THE PROBLEM: What you return should be every line below, word for word, and none of the images.

DATA SEGMENT:
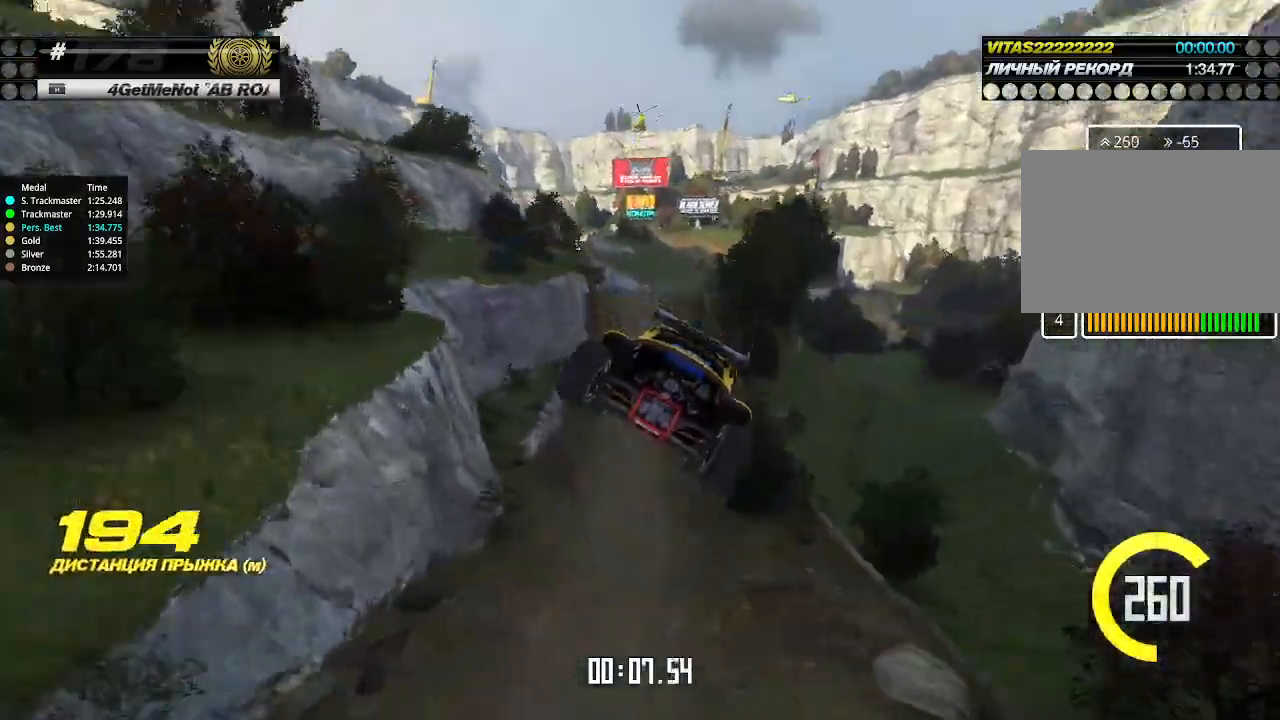
{"keys": ["up"], "events": []}
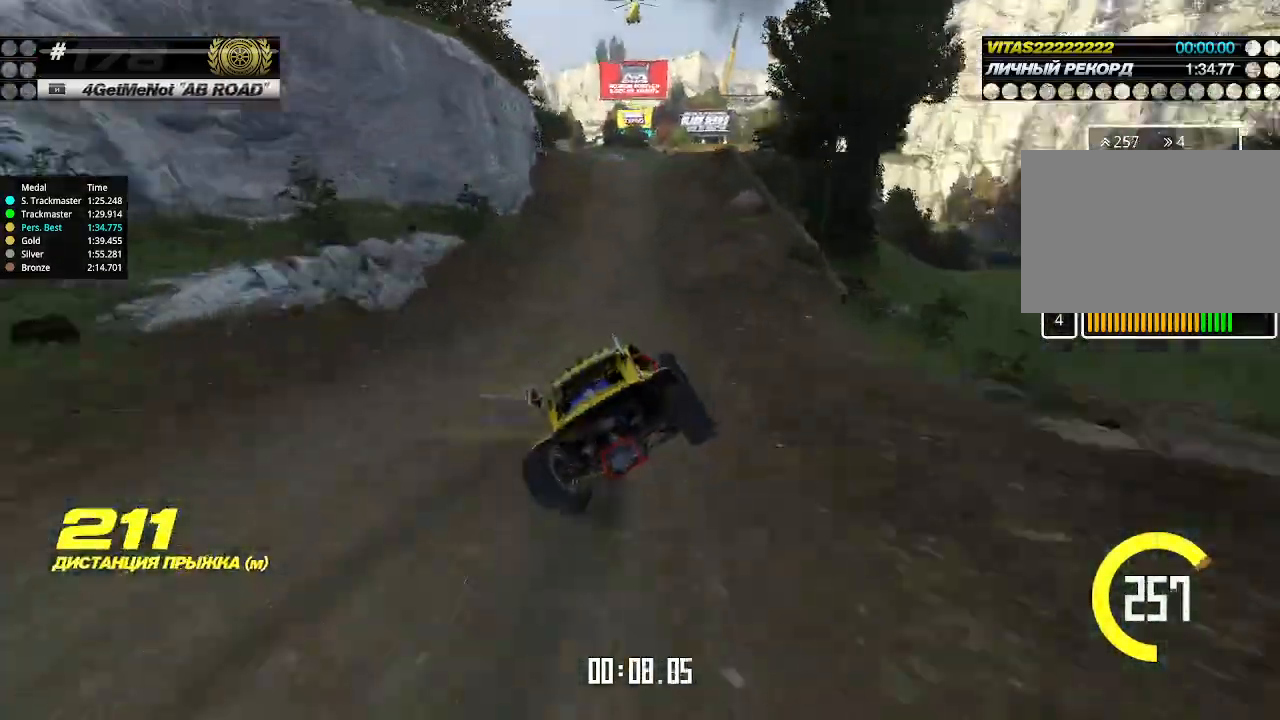
{"keys": ["up"], "events": []}
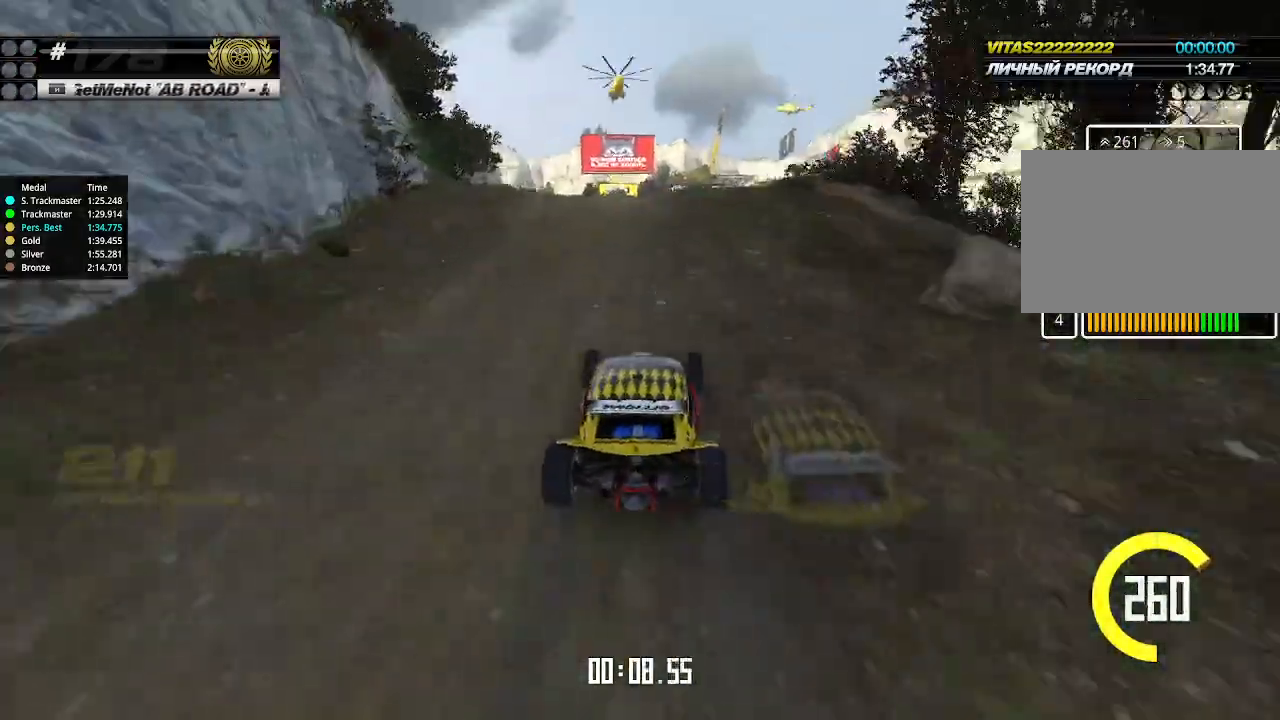
{"keys": ["up"], "events": [[100, "left", "down"], [133, "left", "up"]]}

RESULT BELOW:
{"keys": ["up"], "events": []}
{"keys": ["up"], "events": []}
{"keys": ["up"], "events": [[100, "left", "down"], [133, "left", "up"]]}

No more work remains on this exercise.